Would you transcribe each entry exactly as it stands, omitting the pictures?

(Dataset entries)
______________________________

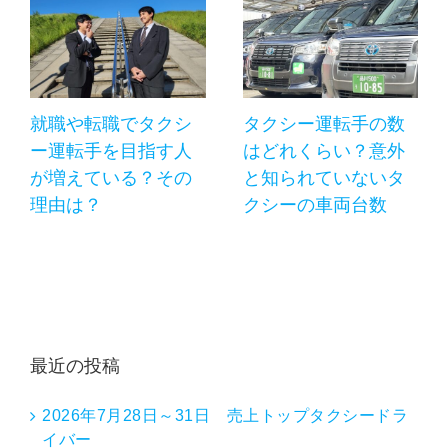
就職や転職でタクシ
タクシー運転手の数
ー運転手を目指す人
はどれくらい？意外
が増えている？その
と知られていないタ
理由は？
クシーの車両台数
最近の投稿
2026年7月28日～31日 売上トップタクシードラ
イバー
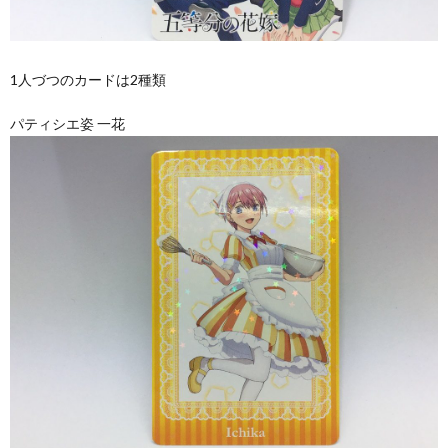
1人づつのカードは2種類
パティシエ姿 一花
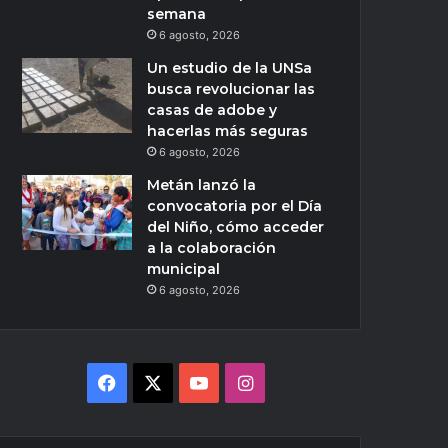
semana
6 agosto, 2026
Un estudio de la UNSa
busca revolucionar las
casas de adobe y
hacerlas más seguras
6 agosto, 2026
Metán lanzó la
convocatoria por el Día
del Niño, cómo acceder
a la colaboración
municipal
6 agosto, 2026
Facebook
X
YouTube
Instagram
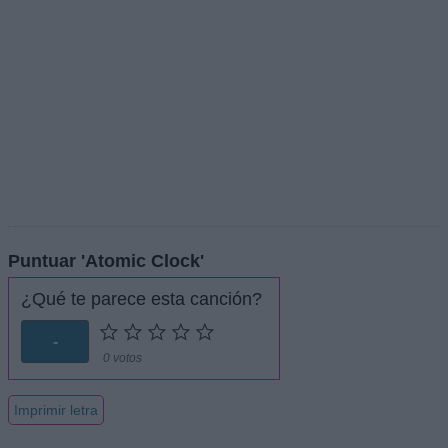
Puntuar 'Atomic Clock'
¿Qué te parece esta canción?
-
0 votos
Imprimir letra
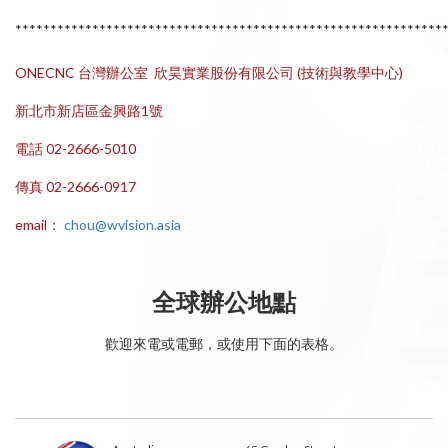
*************************************************************
ONECNC 台灣辦公室 欣昊實業股份有限公司 (技術與教學中心)
新北市新店區金興路1號
電話 02-2666-5010
傳真 02-2666-0917
email：
chou@wvision.asia
全球辦公地點
歡迎來電或電郵，或使用下面的表格。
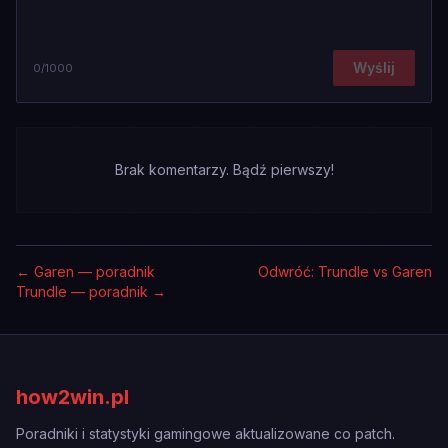
Wyślij
0
/1000
Brak komentarzy. Bądź pierwszy!
←
Garen — poradnik
Odwróć: Trundle vs Garen
Trundle — poradnik
→
how2win.pl
Poradniki i statystyki gamingowe aktualizowane co patch.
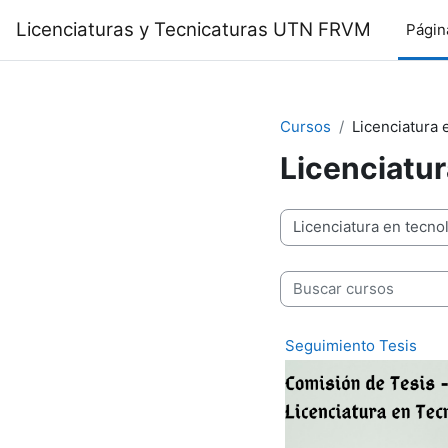
Salta al contenido principal
Licenciaturas y Tecnicaturas UTN FRVM
Págin
Cursos
Licenciatura 
Licenciatur
Categorías
Buscar cursos
Seguimiento Tesis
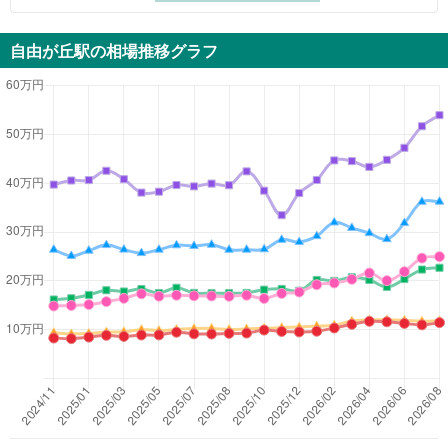
自由が丘駅
の相場推移グラフ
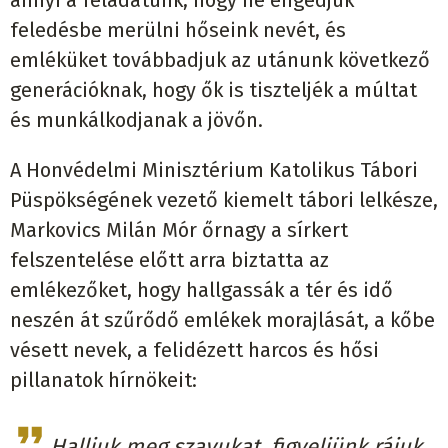
annyi a feladatunk, hogy ne engedjük
feledésbe merülni hőseink nevét, és
emléküket továbbadjuk az utánunk következő
generációknak, hogy ők is tiszteljék a múltat
és munkálkodjanak a jövőn.
A Honvédelmi Minisztérium Katolikus Tábori
Püspökségének vezető kiemelt tábori lelkésze,
Markovics Milán Mór őrnagy a sírkert
felszentelése előtt arra biztatta az
emlékezőket, hogy hallgassák a tér és idő
neszén át szűrődő emlékek morajlását, a kőbe
vésett nevek, a felidézett harcos és hősi
pillanatok hírnökeit:
Halljuk meg szavukat, figyeljünk rájuk.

______________________________

| Expected output |
就職や転職でタクシ
タクシー運転手の数
ー運転手を目指す人
はどれくらい？意外
が増えている？その
と知られていないタ
理由は？
クシーの車両台数
最近の投稿
2026年7月28日～31日 売上トップタクシードラ
イバー
1人づつのカードは2種類
パティシエ姿 一花
semana
6 agosto, 2026
Un estudio de la UNSa
busca revolucionar las
casas de adobe y
hacerlas más seguras
6 agosto, 2026
Metán lanzó la
convocatoria por el Día
del Niño, cómo acceder
a la colaboración
municipal
6 agosto, 2026
Facebook
X
YouTube
Instagram
Puntuar 'Atomic Clock'
¿Qué te parece esta canción?
-
0 votos
Imprimir letra
*************************************************************
ONECNC 台灣辦公室 欣昊實業股份有限公司 (技術與教學中心)
新北市新店區金興路1號
電話 02-2666-5010
傳真 02-2666-0917
email：
chou@wvision.asia
全球辦公地點
歡迎來電或電郵，或使用下面的表格。
Wyślij
0
/1000
Brak komentarzy. Bądź pierwszy!
←
Garen — poradnik
Odwróć: Trundle vs Garen
Trundle — poradnik
→
how2win.pl
Poradniki i statystyki gamingowe aktualizowane co patch.
Salta al contenido principal
Licenciaturas y Tecnicaturas UTN FRVM
Págin
Cursos
Licenciatura 
Licenciatur
Categorías
Buscar cursos
Seguimiento Tesis
自由が丘駅
の相場推移グラフ
annyi a feladatunk, hogy ne engedjük
feledésbe merülni hőseink nevét, és
emléküket továbbadjuk az utánunk következő
generációknak, hogy ők is tiszteljék a múltat
és munkálkodjanak a jövőn.
A Honvédelmi Minisztérium Katolikus Tábori
Püspökségének vezető kiemelt tábori lelkésze,
Markovics Milán Mór őrnagy a sírkert
felszentelése előtt arra biztatta az
emlékezőket, hogy hallgassák a tér és idő
neszén át szűrődő emlékek morajlását, a kőbe
vésett nevek, a felidézett harcos és hősi
pillanatok hírnökeit:
Halljuk meg szavukat, figyeljünk rájuk.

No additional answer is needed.